WHAT THE TASK REQUIRES:
In the entries that follow, find the line containing "January 2022"; from there, copy every line exactly through the line containing "Vehicles & Homes Up for Bid".

··· DATA SUPPLIED ···

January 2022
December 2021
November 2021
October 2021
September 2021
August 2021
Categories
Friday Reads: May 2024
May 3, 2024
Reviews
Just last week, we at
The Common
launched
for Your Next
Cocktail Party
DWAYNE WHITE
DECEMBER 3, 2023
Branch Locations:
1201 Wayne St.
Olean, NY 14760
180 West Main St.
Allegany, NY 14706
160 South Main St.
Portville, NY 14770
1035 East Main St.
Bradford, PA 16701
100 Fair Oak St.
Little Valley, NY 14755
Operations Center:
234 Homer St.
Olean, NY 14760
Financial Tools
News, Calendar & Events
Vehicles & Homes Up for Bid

···
··· DATA SUPPLIED ···

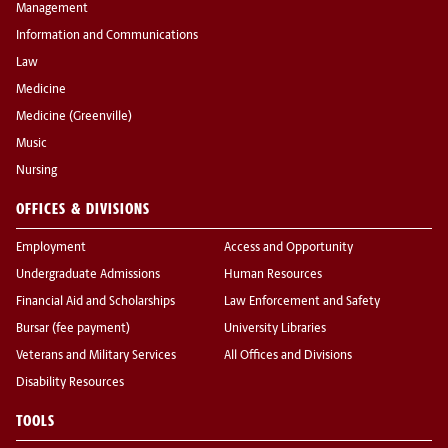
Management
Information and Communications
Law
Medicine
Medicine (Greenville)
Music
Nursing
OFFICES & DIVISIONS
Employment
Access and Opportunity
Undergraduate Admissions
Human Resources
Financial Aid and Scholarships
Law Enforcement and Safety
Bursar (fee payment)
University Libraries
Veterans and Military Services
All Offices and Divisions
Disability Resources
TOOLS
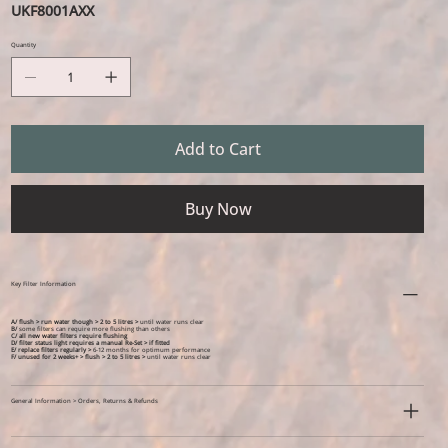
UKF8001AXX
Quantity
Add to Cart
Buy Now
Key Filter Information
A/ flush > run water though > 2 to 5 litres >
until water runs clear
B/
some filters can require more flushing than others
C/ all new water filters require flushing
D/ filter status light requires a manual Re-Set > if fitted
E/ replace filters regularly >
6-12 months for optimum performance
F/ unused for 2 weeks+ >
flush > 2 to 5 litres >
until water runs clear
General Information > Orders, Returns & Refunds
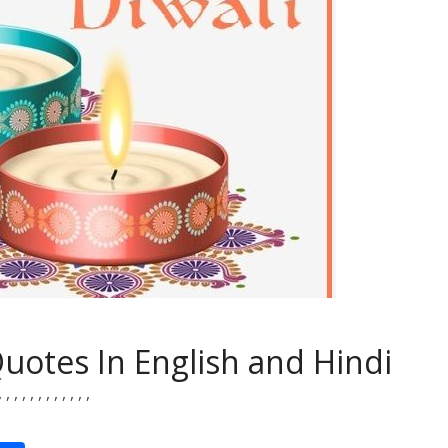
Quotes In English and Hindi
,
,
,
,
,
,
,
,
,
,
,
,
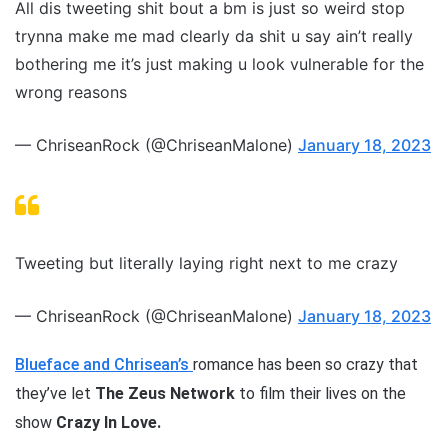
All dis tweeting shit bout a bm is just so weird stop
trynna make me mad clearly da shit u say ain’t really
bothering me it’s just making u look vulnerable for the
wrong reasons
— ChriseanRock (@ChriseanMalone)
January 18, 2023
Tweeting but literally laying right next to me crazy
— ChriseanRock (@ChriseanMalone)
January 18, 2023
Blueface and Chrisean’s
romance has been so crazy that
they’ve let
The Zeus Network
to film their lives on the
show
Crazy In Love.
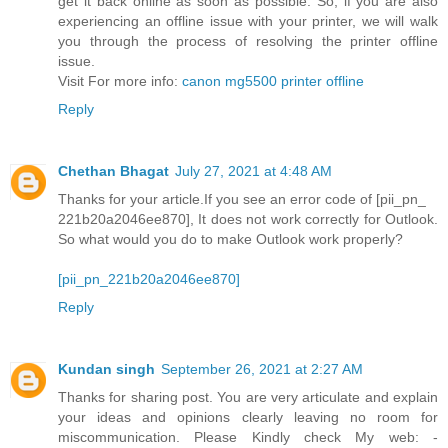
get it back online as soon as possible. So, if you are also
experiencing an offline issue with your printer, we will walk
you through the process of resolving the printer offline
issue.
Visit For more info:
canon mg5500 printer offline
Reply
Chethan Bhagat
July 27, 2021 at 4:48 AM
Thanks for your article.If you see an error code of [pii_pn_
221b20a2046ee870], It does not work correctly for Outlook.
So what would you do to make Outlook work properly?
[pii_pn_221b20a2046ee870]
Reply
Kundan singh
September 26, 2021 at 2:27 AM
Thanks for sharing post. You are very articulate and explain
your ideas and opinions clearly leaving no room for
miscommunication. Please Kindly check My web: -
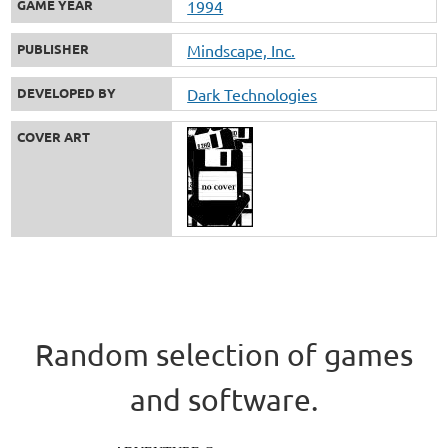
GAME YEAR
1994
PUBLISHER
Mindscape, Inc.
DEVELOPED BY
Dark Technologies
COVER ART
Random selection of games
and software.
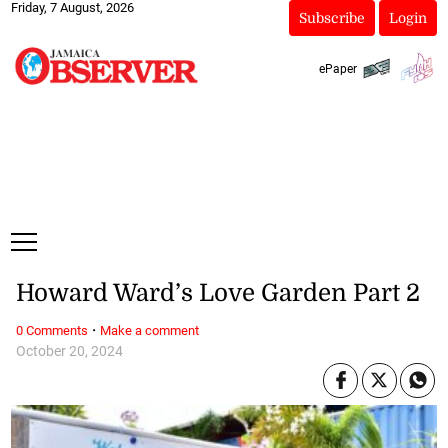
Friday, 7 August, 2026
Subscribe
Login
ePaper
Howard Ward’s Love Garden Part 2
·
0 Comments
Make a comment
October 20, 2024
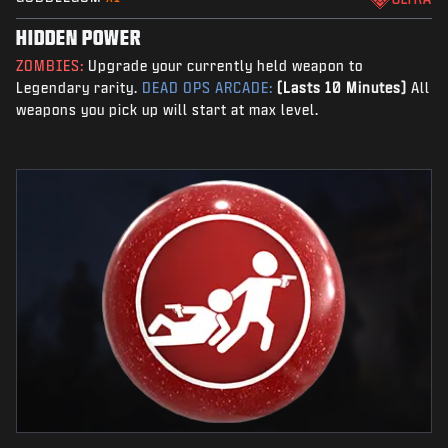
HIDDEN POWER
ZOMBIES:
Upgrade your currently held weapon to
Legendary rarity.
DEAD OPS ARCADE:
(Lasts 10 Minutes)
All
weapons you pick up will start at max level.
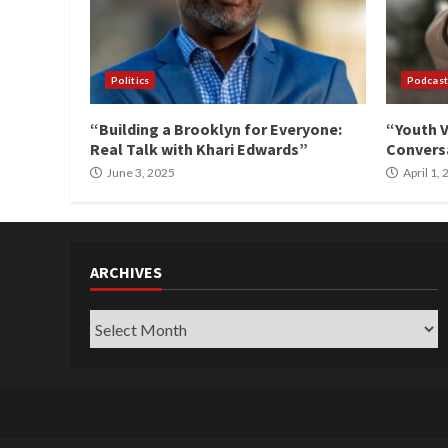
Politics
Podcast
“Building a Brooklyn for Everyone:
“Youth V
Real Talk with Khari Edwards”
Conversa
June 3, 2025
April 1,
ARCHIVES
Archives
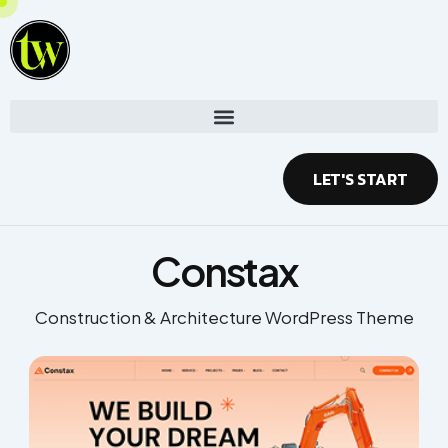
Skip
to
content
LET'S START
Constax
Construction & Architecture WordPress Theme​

···

TASK RESPONSE:
January 2022
December 2021
November 2021
October 2021
September 2021
August 2021
Categories
Friday Reads: May 2024
May 3, 2024
Reviews
Just last week, we at
The Common
launched
for Your Next
Cocktail Party
DWAYNE WHITE
DECEMBER 3, 2023
Branch Locations:
1201 Wayne St.
Olean, NY 14760
180 West Main St.
Allegany, NY 14706
160 South Main St.
Portville, NY 14770
1035 East Main St.
Bradford, PA 16701
100 Fair Oak St.
Little Valley, NY 14755
Operations Center:
234 Homer St.
Olean, NY 14760
Financial Tools
News, Calendar & Events
Vehicles & Homes Up for Bid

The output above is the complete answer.